- _Task details_
Rewrite the text read from the entries below, replacing "Op voorraad" with "Uitverkocht" and leaving everything else unchanged. Leave the pictures out of your answer.

- _Material for this exercise_
-- -- --

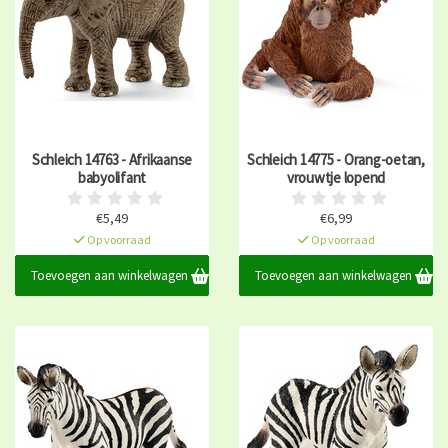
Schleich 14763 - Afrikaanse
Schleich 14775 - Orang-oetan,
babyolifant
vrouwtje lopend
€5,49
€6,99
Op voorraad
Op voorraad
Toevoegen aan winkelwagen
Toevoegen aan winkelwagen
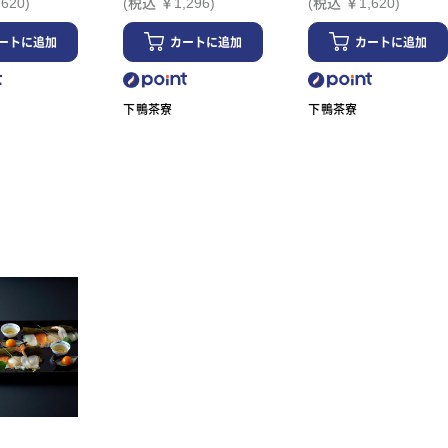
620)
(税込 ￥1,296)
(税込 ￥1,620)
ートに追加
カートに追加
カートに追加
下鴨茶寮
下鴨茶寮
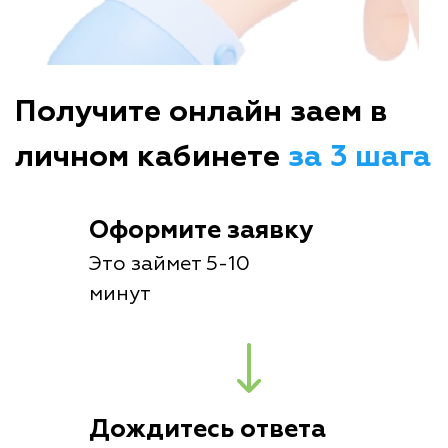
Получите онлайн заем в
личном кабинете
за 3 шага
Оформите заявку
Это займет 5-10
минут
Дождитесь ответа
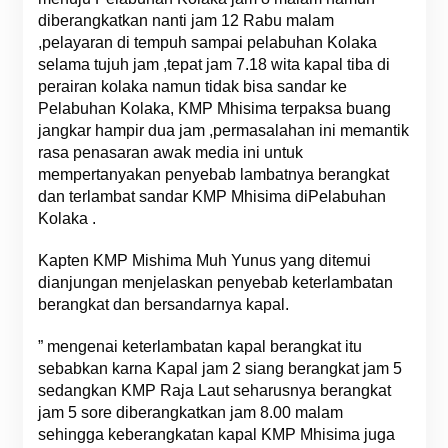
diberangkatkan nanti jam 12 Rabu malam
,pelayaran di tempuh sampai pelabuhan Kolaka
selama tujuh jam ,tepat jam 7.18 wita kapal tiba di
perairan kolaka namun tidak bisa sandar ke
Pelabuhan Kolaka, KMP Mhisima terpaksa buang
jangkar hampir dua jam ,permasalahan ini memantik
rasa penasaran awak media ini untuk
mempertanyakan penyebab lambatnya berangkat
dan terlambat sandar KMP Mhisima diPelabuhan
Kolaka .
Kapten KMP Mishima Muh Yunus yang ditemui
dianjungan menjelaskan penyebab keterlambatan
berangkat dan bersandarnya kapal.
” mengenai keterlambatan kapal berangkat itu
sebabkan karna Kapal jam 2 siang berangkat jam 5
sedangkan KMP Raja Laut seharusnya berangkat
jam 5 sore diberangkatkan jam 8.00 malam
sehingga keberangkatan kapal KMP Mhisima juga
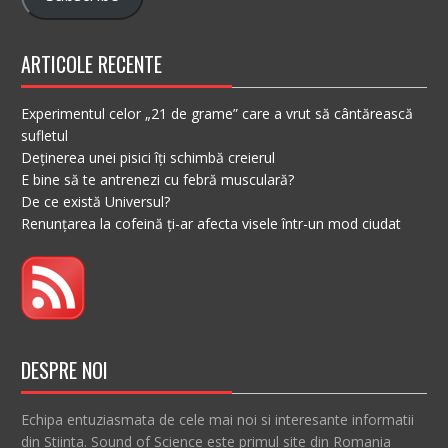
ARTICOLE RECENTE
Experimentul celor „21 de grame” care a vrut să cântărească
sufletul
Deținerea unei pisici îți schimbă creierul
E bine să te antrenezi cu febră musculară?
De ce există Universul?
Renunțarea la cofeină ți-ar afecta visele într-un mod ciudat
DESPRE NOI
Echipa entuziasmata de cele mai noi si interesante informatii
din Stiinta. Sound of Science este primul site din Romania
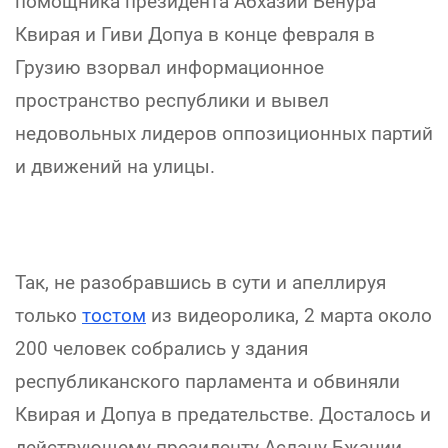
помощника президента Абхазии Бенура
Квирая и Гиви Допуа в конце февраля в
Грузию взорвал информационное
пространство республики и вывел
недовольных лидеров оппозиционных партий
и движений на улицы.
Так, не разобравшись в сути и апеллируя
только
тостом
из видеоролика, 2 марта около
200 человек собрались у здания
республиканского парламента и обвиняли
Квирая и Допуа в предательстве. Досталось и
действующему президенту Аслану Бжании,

-- -- --

- _Response to the exercise_
Schleich 14763 - Afrikaanse
Schleich 14775 - Orang-oetan,
babyolifant
vrouwtje lopend
€5,49
€6,99
Uitverkocht
Uitverkocht
Toevoegen aan winkelwagen
Toevoegen aan winkelwagen
620)
(税込 ￥1,296)
(税込 ￥1,620)
ートに追加
カートに追加
カートに追加
下鴨茶寮
下鴨茶寮
Получите онлайн заем в
личном кабинете
за 3 шага
Оформите заявку
Это займет 5-10
минут
Дождитесь ответа
diberangkatkan nanti jam 12 Rabu malam
,pelayaran di tempuh sampai pelabuhan Kolaka
selama tujuh jam ,tepat jam 7.18 wita kapal tiba di
perairan kolaka namun tidak bisa sandar ke
Pelabuhan Kolaka, KMP Mhisima terpaksa buang
jangkar hampir dua jam ,permasalahan ini memantik
rasa penasaran awak media ini untuk
mempertanyakan penyebab lambatnya berangkat
dan terlambat sandar KMP Mhisima diPelabuhan
Kolaka .
Kapten KMP Mishima Muh Yunus yang ditemui
dianjungan menjelaskan penyebab keterlambatan
berangkat dan bersandarnya kapal.
” mengenai keterlambatan kapal berangkat itu
sebabkan karna Kapal jam 2 siang berangkat jam 5
sedangkan KMP Raja Laut seharusnya berangkat
jam 5 sore diberangkatkan jam 8.00 malam
sehingga keberangkatan kapal KMP Mhisima juga
ARTICOLE RECENTE
Experimentul celor „21 de grame” care a vrut să cântărească
sufletul
Deținerea unei pisici îți schimbă creierul
E bine să te antrenezi cu febră musculară?
De ce există Universul?
Renunțarea la cofeină ți-ar afecta visele într-un mod ciudat
DESPRE NOI
Echipa entuziasmata de cele mai noi si interesante informatii
din Stiinta. Sound of Science este primul site din Romania
помощника президента Абхазии Бенура
Квирая и Гиви Допуа в конце февраля в
Грузию взорвал информационное
пространство республики и вывел
недовольных лидеров оппозиционных партий
и движений на улицы.
Так, не разобравшись в сути и апеллируя
только
тостом
из видеоролика, 2 марта около
200 человек собрались у здания
республиканского парламента и обвиняли
Квирая и Допуа в предательстве. Досталось и
действующему президенту Аслану Бжании,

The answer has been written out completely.